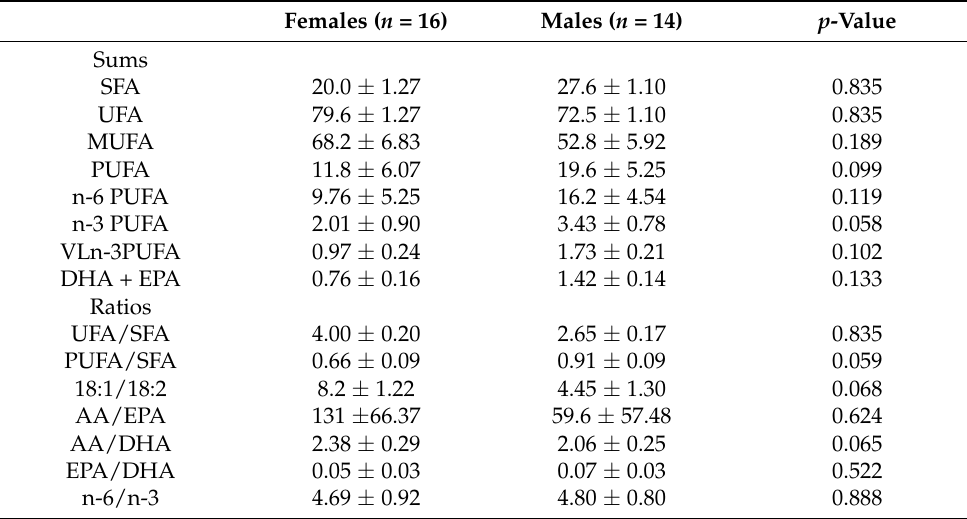
Table 2. Fatty acids (FA) sums (% of total FA) and FA ratios of edible dormouse ( Glis glis ) muscle ( m. biceps femoris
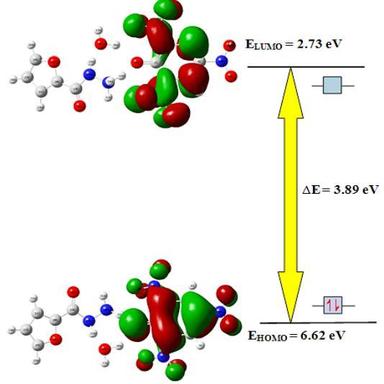
rfaces of Frontier Molecular Orbitals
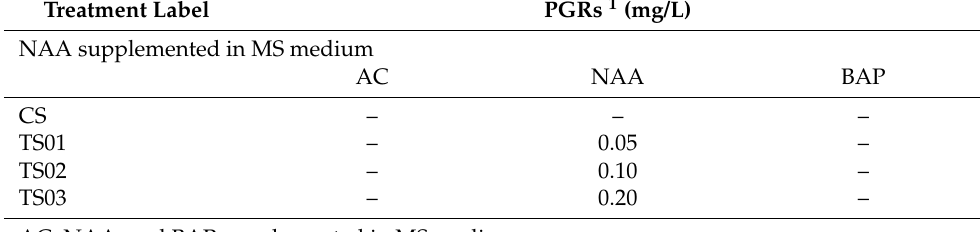
Table 1. Experimental treatments of Murashige and Skoog (MS) medium supplemented with different combinations and concentrations of activated charcoal (AC) and plant growth regulators (PGRs). Treatment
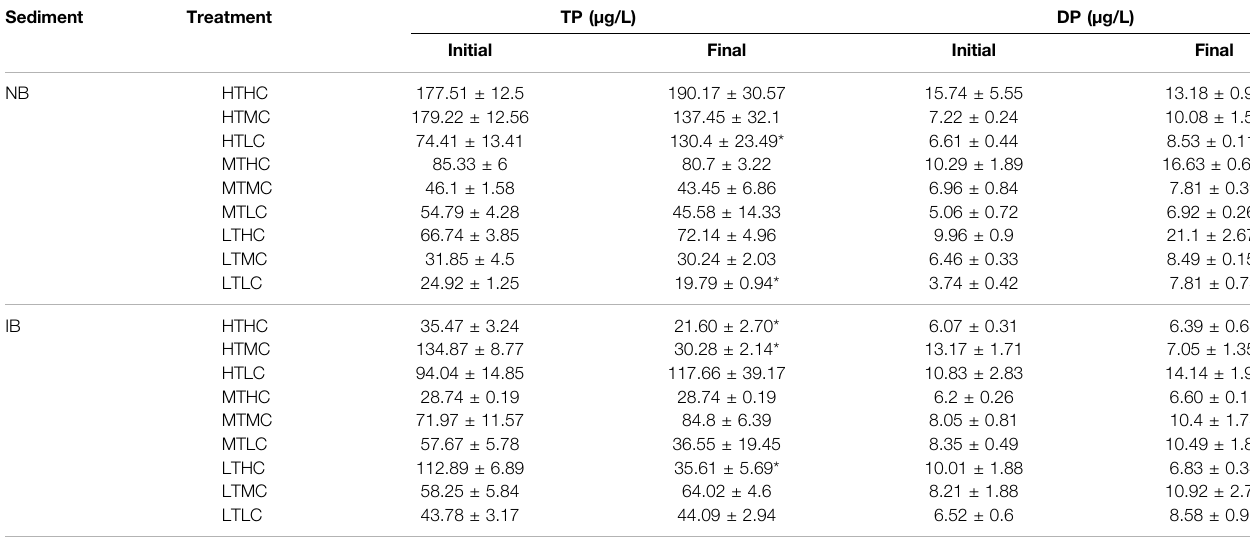
TABLE 6 | Total phosphorus (TP) and dissolved phosphorus (DP), by sediment type (NB and IB) at the beginning and end of the experiments. Sediment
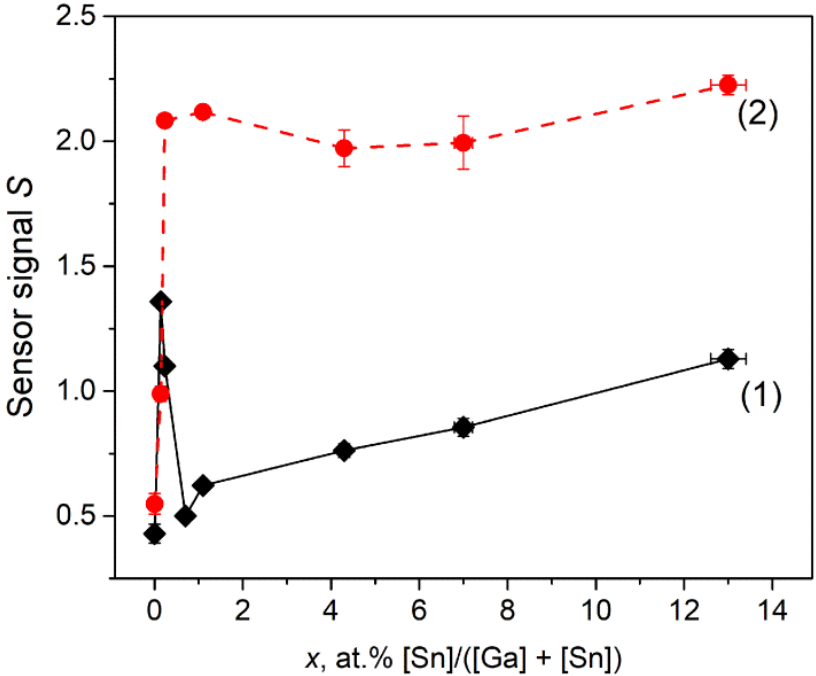
Figure 12. Sensor signal S to 256 ppm CO as a function of Sn content x for samples obtained by annealing at ( 1 ) 750 and ( 2 ) 1000 °C. The measuring temperature is 500 °C.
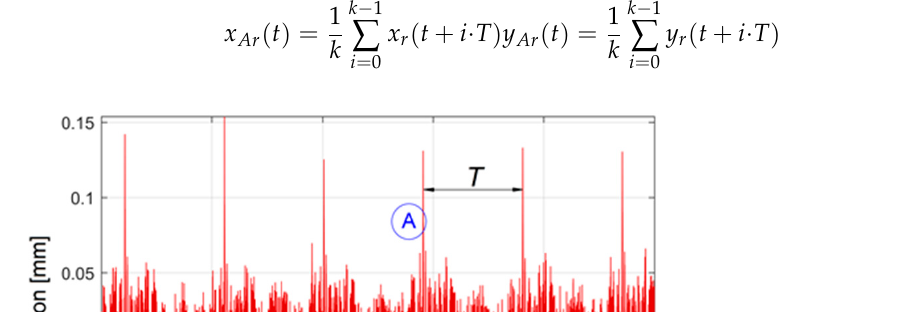
Figure 7. The evolution of residual y r from the harmonic fitting model for y -motion.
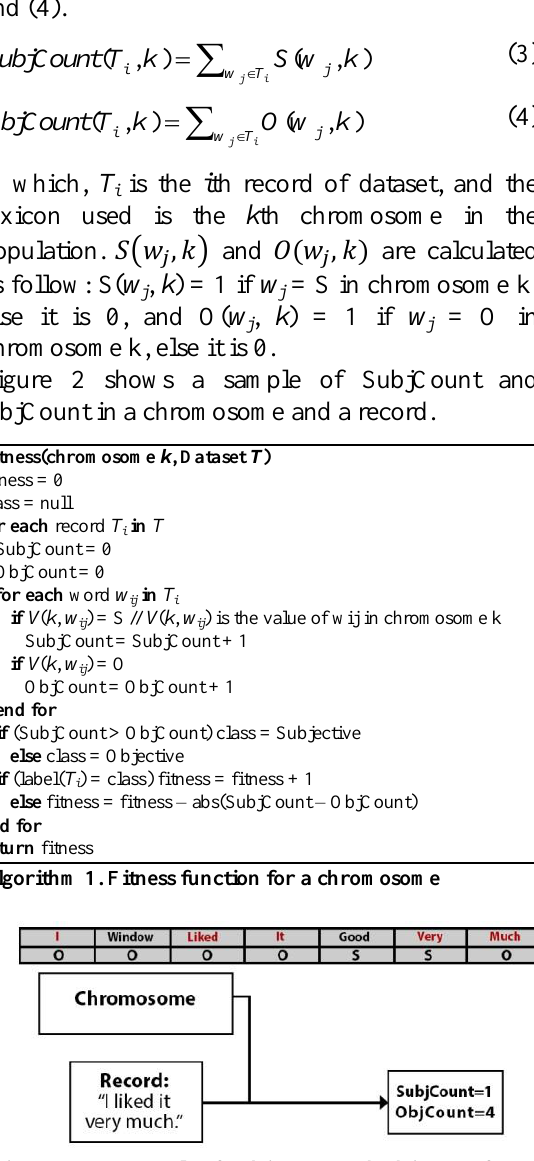
Figure 2. An example of SubjCount and ObjCount for a record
········
- Brief
Could you please find every line of the listing above holding the string "Figure" and copy it?

- Solution to the problem
Figure 12. Sensor signal S to 256 ppm CO as a function of Sn content x for samples obtained by annealing at ( 1 ) 750 and ( 2 ) 1000 °C. The measuring temperature is 500 °C.
Figure 7. The evolution of residual y r from the harmonic fitting model for y -motion.
Figure 2. An example of SubjCount and ObjCount for a record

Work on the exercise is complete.